Tilsner cupped her ear with his hand, lowering his voice. ‘Karin, we have to talk to
Oberst
Reiniger. Immediately. We need to get him to take us off this case.’

Müller moved back slightly, staring into his electric-blue eyes, and gave an almost imperceptible nod.

3

Day Two.

Schönhauser Allee, East Berlin.

Sleep in her own bed came easily to Müller and the expected dreams featuring the mutilated face of the girl from the cemetery never materialised. But when she woke, she was initially disoriented to find herself alone. Gottfried, unsurprisingly, hadn’t been waiting with dinner ready when she’d finally got home the previous evening, and he hadn’t come back to share the bed.

Now a door slammed. She could feel his presence in the lounge, hear him banging in the kitchen, the crash of pans and crockery not unlike the din Tilsner had made the day before. These noises, though, had the extra force of anger behind each bang and clatter – a percussionist building to the climax of a dark musical piece.

Müller pulled the bedcovers over her head. If he came into the bedroom she would pretend to be asleep, hopefully putting off any confrontation until he was in a better mood.

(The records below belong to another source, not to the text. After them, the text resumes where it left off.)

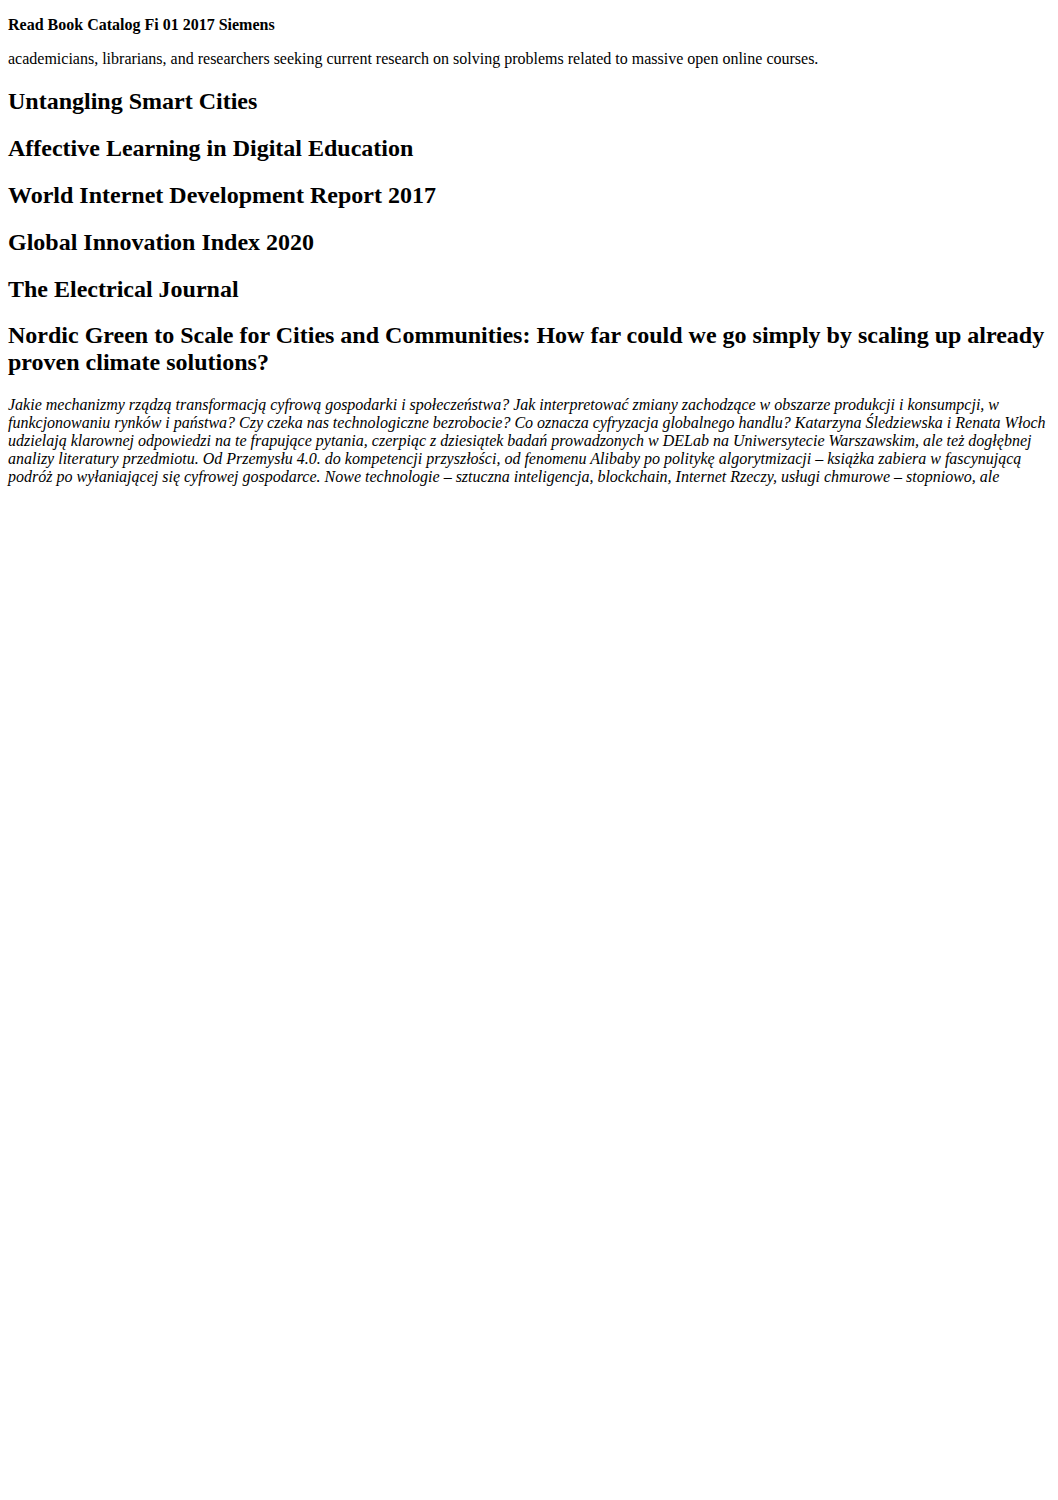Read Book Catalog Fi 01 2017 Siemens
academicians, librarians, and researchers seeking current research on solving problems related to massive open online courses.
Untangling Smart Cities
Affective Learning in Digital Education
World Internet Development Report 2017
Global Innovation Index 2020
The Electrical Journal
Nordic Green to Scale for Cities and Communities: How far could we go simply by scaling up already proven climate solutions?
Jakie mechanizmy rządzą transformacją cyfrową gospodarki i społeczeństwa? Jak interpretować zmiany zachodzące w obszarze produkcji i konsumpcji, w funkcjonowaniu rynków i państwa? Czy czeka nas technologiczne bezrobocie? Co oznacza cyfryzacja globalnego handlu? Katarzyna Śledziewska i Renata Włoch udzielają klarownej odpowiedzi na te frapujące pytania, czerpiąc z dziesiątek badań prowadzonych w DELab na Uniwersytecie Warszawskim, ale też dogłębnej analizy literatury przedmiotu. Od Przemysłu 4.0. do kompetencji przyszłości, od fenomenu Alibaby po politykę algorytmizacji – książka zabiera w fascynującą podróż po wyłaniającej się cyfrowej gospodarce. Nowe technologie – sztuczna inteligencja, blockchain, Internet Rzeczy, usługi chmurowe – stopniowo, ale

She turned on her side, pulling the blankets and sheets tight to her ears. Then, the sound of a bowl or cup breaking on the floor convinced her that she would have to confront him now.

She slid out of bed, and into her matching slippers and dressing gown. Her toes luxuriated inside the lilac cotton – one of her few indulgences from the Intershop. Running her fingers through her hair as a makeshift comb, she moved the few metres through to the living room, sliding the slippers along the wooden-block flooring, too tired to raise her feet. She leant on the side of the doorframe of the galley kitchen, and watched her husband as he fussed around clearing whatever had broken with a dustpan and brush.

‘I’m sorry for Thursday night,’ she said. ‘A particularly nasty murder.’ She saw the day’s
Neues Deutschland
lying on the worktop, which he’d brought back on the way from wherever he’d been. ‘You might have seen it in the paper.’

Gottfried didn’t respond or acknowledge her, but threw the contents of the dustpan into the bin, and then resumed his coffee-making, crashing the pan down on the hob.

‘It took longer than we expected,’ she said.